(Dataset records begins)

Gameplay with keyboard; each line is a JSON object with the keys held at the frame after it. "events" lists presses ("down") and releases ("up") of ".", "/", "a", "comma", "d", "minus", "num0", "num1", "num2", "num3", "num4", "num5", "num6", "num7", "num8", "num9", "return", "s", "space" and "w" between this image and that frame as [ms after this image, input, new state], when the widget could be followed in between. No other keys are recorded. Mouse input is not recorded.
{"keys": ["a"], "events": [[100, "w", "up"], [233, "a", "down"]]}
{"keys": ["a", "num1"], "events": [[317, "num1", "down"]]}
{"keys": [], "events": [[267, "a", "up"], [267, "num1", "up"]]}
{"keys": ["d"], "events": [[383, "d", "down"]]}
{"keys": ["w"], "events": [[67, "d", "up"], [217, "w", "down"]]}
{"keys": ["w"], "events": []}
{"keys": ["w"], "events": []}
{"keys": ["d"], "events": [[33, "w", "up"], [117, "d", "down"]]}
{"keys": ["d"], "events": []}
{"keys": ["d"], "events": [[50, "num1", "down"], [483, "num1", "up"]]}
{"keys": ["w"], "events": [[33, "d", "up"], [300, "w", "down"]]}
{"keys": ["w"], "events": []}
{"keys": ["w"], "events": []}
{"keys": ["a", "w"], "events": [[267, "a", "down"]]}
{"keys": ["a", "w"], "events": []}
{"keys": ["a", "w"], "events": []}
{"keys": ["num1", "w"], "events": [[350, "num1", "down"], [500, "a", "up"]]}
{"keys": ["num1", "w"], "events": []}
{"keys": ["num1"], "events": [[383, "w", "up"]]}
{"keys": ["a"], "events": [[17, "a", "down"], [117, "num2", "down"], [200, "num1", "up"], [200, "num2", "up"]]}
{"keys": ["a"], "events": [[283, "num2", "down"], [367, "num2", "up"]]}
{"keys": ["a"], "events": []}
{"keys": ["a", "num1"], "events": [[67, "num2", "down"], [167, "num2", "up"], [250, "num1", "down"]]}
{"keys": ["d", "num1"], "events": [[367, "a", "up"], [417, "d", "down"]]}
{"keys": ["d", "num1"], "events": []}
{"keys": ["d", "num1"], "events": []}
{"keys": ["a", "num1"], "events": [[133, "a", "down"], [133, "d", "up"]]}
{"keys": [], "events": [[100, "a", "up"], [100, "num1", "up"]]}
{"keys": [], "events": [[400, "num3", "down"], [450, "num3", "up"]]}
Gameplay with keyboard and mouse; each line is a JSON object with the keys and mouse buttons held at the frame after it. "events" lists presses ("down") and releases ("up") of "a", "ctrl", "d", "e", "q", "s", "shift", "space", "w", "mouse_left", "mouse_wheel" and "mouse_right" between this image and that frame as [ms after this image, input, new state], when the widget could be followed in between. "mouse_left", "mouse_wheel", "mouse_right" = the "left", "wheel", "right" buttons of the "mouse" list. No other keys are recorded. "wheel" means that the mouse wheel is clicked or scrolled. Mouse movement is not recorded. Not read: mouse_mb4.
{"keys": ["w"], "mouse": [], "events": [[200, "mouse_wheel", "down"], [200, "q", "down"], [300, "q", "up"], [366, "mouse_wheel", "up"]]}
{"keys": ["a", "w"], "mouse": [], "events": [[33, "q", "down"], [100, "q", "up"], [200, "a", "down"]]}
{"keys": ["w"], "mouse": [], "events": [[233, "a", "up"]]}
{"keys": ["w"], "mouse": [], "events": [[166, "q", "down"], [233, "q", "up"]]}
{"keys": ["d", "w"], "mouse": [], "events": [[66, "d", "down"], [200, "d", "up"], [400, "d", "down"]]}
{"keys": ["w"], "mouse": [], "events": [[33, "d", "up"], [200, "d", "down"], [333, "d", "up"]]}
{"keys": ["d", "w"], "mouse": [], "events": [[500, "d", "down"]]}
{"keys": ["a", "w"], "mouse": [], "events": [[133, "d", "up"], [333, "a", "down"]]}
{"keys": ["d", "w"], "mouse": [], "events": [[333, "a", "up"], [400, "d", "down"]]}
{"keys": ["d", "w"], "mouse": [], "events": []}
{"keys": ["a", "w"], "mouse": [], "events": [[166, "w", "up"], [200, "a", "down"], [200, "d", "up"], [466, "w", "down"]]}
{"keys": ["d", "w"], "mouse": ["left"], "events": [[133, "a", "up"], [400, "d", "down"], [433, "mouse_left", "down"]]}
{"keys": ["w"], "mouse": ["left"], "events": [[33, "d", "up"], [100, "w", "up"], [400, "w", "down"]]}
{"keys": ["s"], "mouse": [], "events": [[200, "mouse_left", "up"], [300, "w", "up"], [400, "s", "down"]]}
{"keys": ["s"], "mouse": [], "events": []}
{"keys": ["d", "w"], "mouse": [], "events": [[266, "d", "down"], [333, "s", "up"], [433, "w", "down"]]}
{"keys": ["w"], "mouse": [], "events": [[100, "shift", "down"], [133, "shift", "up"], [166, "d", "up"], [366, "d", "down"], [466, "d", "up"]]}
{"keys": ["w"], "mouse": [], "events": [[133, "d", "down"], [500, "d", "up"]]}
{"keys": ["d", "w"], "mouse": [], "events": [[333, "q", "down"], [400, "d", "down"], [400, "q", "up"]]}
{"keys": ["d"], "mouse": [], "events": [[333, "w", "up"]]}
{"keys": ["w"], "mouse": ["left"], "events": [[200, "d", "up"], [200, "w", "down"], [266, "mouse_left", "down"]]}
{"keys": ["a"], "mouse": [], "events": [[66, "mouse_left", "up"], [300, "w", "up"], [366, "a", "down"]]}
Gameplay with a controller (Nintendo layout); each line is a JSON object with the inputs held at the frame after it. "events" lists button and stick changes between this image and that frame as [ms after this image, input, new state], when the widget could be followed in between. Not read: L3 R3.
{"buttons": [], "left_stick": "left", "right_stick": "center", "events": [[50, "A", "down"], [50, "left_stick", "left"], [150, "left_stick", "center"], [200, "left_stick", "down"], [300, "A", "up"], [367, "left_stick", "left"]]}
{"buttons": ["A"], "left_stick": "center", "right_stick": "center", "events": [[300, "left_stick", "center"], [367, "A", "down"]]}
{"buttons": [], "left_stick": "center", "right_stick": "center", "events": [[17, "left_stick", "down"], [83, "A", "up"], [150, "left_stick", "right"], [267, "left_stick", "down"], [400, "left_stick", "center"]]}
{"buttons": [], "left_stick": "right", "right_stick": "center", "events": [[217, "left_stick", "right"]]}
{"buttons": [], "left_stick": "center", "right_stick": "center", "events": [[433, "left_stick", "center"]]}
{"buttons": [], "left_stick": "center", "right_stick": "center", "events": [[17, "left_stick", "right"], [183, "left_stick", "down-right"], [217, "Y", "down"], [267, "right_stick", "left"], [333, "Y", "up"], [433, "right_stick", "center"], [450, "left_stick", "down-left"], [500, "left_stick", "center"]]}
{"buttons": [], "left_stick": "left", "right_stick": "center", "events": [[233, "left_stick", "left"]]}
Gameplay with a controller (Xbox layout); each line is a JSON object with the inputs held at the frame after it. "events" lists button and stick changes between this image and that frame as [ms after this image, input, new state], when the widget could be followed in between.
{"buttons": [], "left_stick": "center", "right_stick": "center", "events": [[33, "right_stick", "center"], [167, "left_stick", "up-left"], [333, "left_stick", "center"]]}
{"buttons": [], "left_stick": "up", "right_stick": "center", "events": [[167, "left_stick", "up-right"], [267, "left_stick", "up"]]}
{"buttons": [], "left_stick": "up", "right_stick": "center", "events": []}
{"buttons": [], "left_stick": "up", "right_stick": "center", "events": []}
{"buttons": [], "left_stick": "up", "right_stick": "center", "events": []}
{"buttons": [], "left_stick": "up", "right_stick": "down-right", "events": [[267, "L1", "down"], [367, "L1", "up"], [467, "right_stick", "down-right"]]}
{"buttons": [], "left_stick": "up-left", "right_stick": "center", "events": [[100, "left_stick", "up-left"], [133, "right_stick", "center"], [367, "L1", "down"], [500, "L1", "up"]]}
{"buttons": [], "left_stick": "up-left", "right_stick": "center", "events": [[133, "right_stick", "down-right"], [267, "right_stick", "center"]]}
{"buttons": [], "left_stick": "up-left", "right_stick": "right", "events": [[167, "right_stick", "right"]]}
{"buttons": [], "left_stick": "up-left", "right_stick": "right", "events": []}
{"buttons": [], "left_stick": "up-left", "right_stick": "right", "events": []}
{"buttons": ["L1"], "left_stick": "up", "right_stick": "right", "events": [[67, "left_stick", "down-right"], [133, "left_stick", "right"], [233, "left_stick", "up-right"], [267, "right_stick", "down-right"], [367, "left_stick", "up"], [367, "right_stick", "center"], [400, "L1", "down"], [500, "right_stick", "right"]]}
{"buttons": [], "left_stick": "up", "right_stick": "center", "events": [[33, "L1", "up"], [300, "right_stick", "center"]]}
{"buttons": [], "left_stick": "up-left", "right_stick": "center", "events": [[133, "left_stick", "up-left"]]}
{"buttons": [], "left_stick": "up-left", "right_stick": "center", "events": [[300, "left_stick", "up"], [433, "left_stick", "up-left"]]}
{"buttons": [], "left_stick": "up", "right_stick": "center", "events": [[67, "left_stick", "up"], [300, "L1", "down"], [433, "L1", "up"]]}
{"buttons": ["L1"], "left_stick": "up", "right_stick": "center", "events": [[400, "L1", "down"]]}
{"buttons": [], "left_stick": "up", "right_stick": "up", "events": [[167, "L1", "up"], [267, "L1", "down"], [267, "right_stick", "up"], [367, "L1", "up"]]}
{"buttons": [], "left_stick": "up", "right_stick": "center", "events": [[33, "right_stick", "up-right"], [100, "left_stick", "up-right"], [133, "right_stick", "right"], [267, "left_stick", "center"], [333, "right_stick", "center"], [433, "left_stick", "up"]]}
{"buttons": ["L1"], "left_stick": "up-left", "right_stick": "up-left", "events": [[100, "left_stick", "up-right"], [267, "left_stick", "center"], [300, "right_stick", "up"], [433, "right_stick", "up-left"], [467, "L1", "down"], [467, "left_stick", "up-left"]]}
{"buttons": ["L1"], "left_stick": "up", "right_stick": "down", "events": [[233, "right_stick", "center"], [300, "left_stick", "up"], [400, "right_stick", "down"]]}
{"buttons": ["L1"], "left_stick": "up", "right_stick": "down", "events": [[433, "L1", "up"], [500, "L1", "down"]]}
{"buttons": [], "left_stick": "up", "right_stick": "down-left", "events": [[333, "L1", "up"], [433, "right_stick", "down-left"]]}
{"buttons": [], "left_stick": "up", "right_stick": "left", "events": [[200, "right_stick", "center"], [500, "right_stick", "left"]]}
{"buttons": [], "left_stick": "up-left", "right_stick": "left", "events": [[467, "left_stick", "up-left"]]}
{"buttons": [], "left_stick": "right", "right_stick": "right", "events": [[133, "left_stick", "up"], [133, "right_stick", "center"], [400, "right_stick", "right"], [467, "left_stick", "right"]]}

(Dataset records ends)

**What to produce**: For each line in the entries that holds "inputs", return that line.

**Result for this exercise**:
Gameplay with a controller (Nintendo layout); each line is a JSON object with the inputs held at the frame after it. "events" lists button and stick changes between this image and that frame as [ms after this image, input, new state], when the widget could be followed in between. Not read: L3 R3.
Gameplay with a controller (Xbox layout); each line is a JSON object with the inputs held at the frame after it. "events" lists button and stick changes between this image and that frame as [ms after this image, input, new state], when the widget could be followed in between.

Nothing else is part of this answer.